_Task statement_
Would you retype the lines below word for word, leaving the pictures out of your answer?

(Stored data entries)
**********

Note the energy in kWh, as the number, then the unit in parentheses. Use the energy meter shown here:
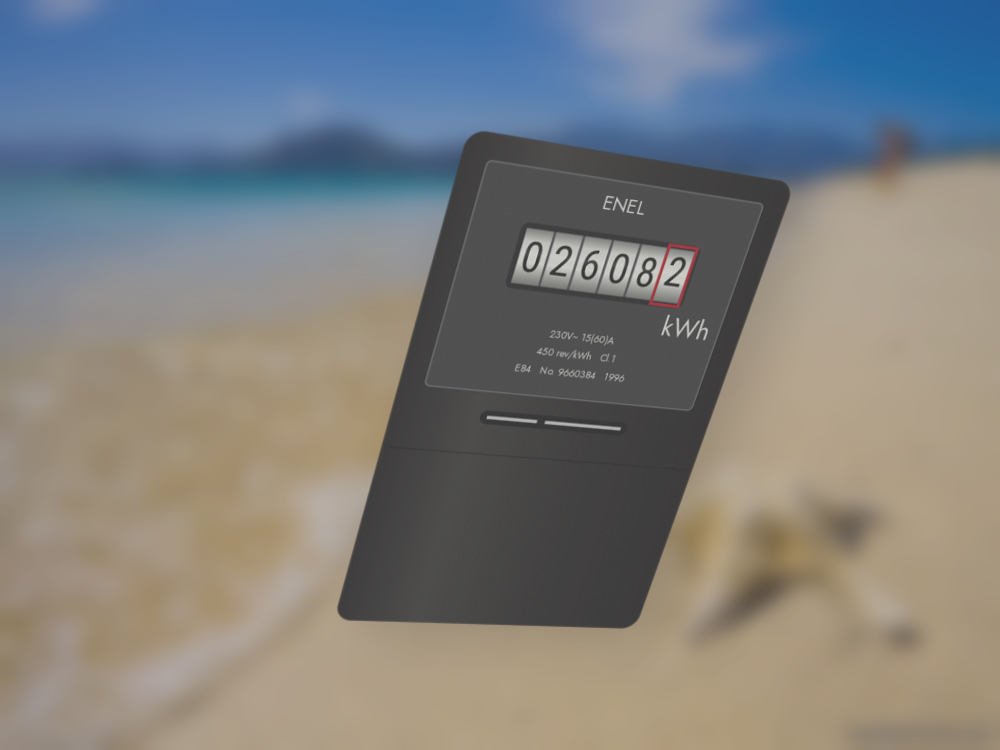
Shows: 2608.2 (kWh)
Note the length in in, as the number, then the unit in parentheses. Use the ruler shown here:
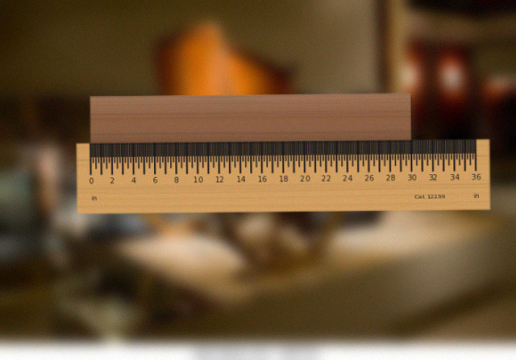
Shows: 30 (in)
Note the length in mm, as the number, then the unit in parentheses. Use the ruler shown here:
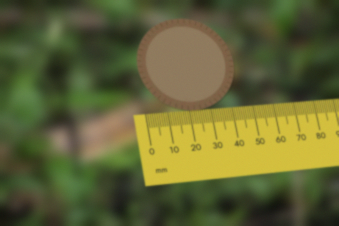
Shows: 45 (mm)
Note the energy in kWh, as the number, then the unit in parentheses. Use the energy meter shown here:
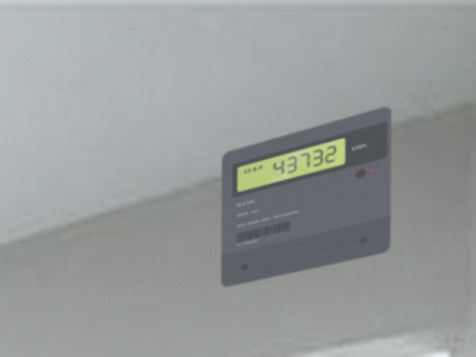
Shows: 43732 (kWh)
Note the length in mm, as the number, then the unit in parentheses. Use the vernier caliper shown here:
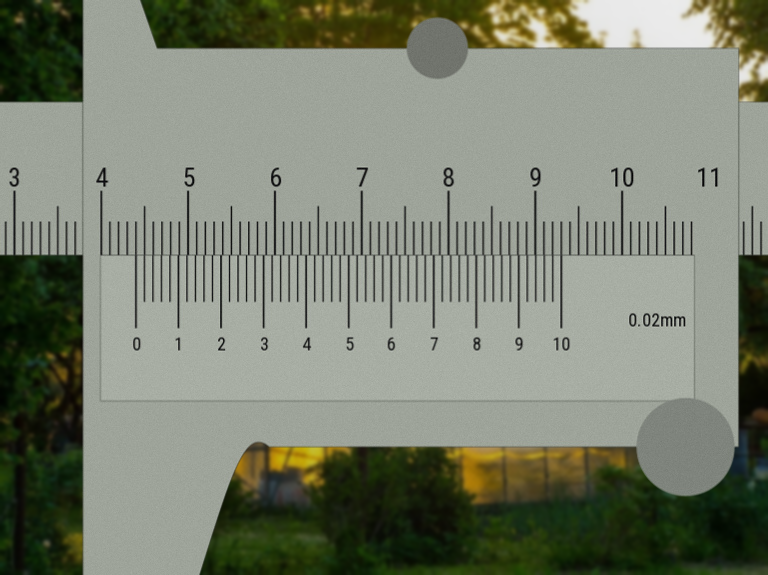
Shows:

**********

_Exercise answer_
Note the energy in kWh, as the number, then the unit in parentheses. Use the energy meter shown here:
Shows: 2608.2 (kWh)
Note the length in in, as the number, then the unit in parentheses. Use the ruler shown here:
Shows: 30 (in)
Note the length in mm, as the number, then the unit in parentheses. Use the ruler shown here:
Shows: 45 (mm)
Note the energy in kWh, as the number, then the unit in parentheses. Use the energy meter shown here:
Shows: 43732 (kWh)
Note the length in mm, as the number, then the unit in parentheses. Use the vernier caliper shown here:
Shows:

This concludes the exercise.